The question is are people allowed to walk their dogs in parks in India? Absolutely yes.

According to Animal Welfare Board of India (AWBI) norms, pet owners can certainly exercise their right to walk their dog in public parks, albeit they need to take into consideration the following directives:

  • An adult should walk the dogs: An adult, who is familiar with the dog’s temperament, routine and tendencies, should be the one walking the dog. This is to ensure the safety of all involved.
  • Walkers must scoop the poop – Dog walkers must carry poop bags and pick up their dog’s feces and bin it; or dispose of the refuse in a lone corner and cover it with dry leaves to aid decomposition.
  • Dogs should be kept on a leash – Walkers must always keep the dogs on a leash, which is no longer than 6 feet. Walkers should also endeavour to keep dogs close to their person so that they can exert greater control during walks. This is to avert accidents and untoward incidents of other sorts.
  • Watch out for the ‘no dogs allowed’ signs – Parks are not allowed to put up animal prohibition signs at entrances. They are, however, authorised to allow dogs inside only at specific times. So, be sure to get acquainted with their rules and act in accordance.

To reiterate, the AWBI guidelines are very clear with respect to owners’ rights to walk their pets in parks. What is more, denying dogs necessary exercise is deemed illegal. However, the lay public and resident welfare associations are not aware of these rules, they might try to stop you from walking your dog.

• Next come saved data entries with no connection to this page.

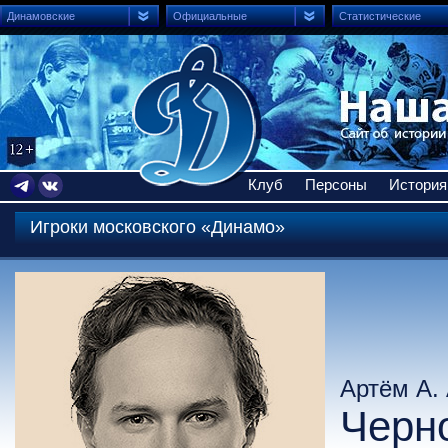
Динамовские
Официальные
Статистические
Клуб
Персоны
История
Игроки московского «Динамо»
Артём А.
Черн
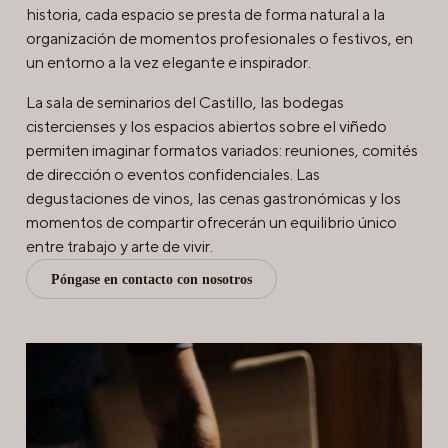
historia, cada espacio se presta de forma natural a la
organización de momentos profesionales o festivos, en
un entorno a la vez elegante e inspirador.
La sala de seminarios del Castillo, las bodegas
cistercienses y los espacios abiertos sobre el viñedo
permiten imaginar formatos variados: reuniones, comités
de dirección o eventos confidenciales. Las
degustaciones de vinos, las cenas gastronómicas y los
momentos de compartir ofrecerán un equilibrio único
entre trabajo y arte de vivir.
Póngase en contacto con nosotros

The best solution for this situation would be to always carry a copy of the AWBI circular (in print or on your phone). It will come in handy while you explain to them that you are well within your rights to walk your dog; aggrieved park owners and housing societies can write to AWBI to contest their mandate.

If the harassment continues, pet parents can file a police complaint and submit the AWBI circular along with it.

Here’s a copy of the AWBI circular:

We hope your walks with your dogs always remain happy and invigorating but if any negative scenarios do arise, it’s good to know your rights and that the law is on your side.